450 F.2d 321
Harold G. WOOLSEY, Petitioner-Appellant,
Dr. George J. BETO, Director, Texas Department of
No. 71-1356 Summary Calendar.*
United States Court of Appeals,
Oct. 28, 1971.
Rehearing and Rehearing En Banc Denied Jan. 12, 1972.
Harold G. Woolsey,pro se.
Crawford C. Martin, Atty. Gen., Larry Craddock, Jr., Austin, Tex., for respondent-appellee.
Before BELL, AINSWORTH, and GODBOLD, Circuit Judges.
This prison administration case, brought under the civil rights jurisdiction of the court and seeking injunctive relief and damages, was dismissed on the pleadings. 42 U.S.C.A. Sec. 1983. The district court was of the view that no one of the several complaints asserted rose to the level of a constitutionally cognizable claim.

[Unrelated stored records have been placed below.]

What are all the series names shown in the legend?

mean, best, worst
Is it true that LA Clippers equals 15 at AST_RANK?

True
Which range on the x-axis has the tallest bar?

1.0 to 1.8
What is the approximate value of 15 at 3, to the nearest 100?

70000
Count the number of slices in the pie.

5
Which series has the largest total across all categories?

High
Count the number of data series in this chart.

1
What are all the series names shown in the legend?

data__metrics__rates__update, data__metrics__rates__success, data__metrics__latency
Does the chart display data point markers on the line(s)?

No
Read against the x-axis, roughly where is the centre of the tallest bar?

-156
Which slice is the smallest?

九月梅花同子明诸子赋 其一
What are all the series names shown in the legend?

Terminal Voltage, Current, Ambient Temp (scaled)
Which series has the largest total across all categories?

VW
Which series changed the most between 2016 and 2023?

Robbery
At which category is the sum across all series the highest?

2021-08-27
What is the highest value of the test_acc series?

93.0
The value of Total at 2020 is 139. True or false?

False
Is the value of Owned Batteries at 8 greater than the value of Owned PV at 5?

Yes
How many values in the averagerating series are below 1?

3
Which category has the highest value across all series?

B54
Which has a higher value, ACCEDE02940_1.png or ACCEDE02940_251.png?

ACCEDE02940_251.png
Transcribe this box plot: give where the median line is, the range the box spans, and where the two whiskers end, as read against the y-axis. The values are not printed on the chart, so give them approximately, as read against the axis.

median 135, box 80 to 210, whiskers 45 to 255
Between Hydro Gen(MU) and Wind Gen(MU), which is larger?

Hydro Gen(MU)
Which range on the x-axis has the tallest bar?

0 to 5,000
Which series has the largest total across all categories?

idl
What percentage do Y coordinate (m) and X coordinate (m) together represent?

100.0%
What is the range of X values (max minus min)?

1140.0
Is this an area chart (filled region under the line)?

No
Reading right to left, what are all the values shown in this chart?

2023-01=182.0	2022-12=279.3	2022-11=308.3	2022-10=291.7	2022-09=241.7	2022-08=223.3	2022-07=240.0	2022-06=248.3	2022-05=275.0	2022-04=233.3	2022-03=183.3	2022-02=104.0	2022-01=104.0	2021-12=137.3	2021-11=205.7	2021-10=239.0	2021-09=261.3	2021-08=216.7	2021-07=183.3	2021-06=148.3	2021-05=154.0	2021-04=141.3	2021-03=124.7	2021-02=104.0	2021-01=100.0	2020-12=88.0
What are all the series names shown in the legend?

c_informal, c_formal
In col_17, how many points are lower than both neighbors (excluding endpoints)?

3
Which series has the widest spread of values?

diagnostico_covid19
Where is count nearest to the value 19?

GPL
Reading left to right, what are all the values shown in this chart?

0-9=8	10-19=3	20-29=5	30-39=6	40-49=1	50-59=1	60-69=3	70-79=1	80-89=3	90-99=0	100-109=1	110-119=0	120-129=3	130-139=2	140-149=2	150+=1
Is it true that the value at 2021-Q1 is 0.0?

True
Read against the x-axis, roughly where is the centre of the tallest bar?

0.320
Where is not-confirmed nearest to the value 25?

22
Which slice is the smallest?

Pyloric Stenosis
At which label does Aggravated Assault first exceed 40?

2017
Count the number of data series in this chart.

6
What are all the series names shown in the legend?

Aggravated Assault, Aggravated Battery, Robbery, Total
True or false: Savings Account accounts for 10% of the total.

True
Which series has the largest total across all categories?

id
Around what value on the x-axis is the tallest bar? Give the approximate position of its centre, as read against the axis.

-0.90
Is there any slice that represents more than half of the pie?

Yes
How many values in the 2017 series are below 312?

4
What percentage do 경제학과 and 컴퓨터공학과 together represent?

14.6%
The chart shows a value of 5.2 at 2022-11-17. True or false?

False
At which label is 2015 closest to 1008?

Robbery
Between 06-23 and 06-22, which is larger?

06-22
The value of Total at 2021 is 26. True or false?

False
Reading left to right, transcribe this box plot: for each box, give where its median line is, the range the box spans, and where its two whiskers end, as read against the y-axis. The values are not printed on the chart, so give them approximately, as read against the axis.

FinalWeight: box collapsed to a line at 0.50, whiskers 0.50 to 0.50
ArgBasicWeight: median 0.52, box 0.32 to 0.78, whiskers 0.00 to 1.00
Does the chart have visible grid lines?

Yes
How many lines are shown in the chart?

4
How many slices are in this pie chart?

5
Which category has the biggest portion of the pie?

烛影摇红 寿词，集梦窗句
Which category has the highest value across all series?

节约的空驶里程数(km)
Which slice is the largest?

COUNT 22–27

We affirm in part and reverse in part.
The district court viewed the claims of appellant as embracing matters of internal prison operation and administration such as were beyond the scope of federal inquiry. Cf. Granville v. Hunt, 5 Cir., 1969, 411 F.2d 9. We agree as to all matters except the contentions having to do with unreasonable punitive work assignments and resulting solitary confinement within the context of appellant's alleged tubercular condition. Our conclusion is that these contentions, taken together, state a claim within the teaching of Granville v. Hunt that federal courts will interfere with prison administration only in extreme circumstances. See also Schack v. State of Florida, 5 Cir., 1968, 391 F.2d 593.
The alleged imposition of unreasonable punitive work assignments and solitary confinement with the deliberate and knowing effect of activating appellant's tubercular condition states a cause of action under notice pleading concepts in light of the cruel and unusual punishment prohibition of the Eighth Amendment as applied to the states through the Fourteenth Amendment. Beard v. Lee, 5 Cir., 1968, 396 F.2d 749, 751.
Whether there were in fact unreasonable punitive work assignments coupled with resulting solitary confinement and whether appellant became an active tubercular patient as a result thereof are questions which remain for determination under summary judgment or trial procedure. Therefore, under notice pleading concepts and given the supplementary civil rights remedy principle of Monroe v. Pape, 1961, 365 U.S. 167, 81 S.Ct. 473, 5 L.Ed.2d 492, it was error to dismiss the complaint on the pleadings.
Affirmed in part; reversed and remanded in part for further proceedings not inconsistent herewith.
ON PETITION FOR REHEARING AND PETITION FOR REHEARING EN BANC
The Petition for Rehearing is denied and no member of this panel nor Judge in regular active service on the Court having requested that the Court be polled on rehearing en banc, (Rule 35 Federal Rules of Appellate Procedure; Local Fifth Circuit Rule 12) the Petition for Rehearing En Banc is denied.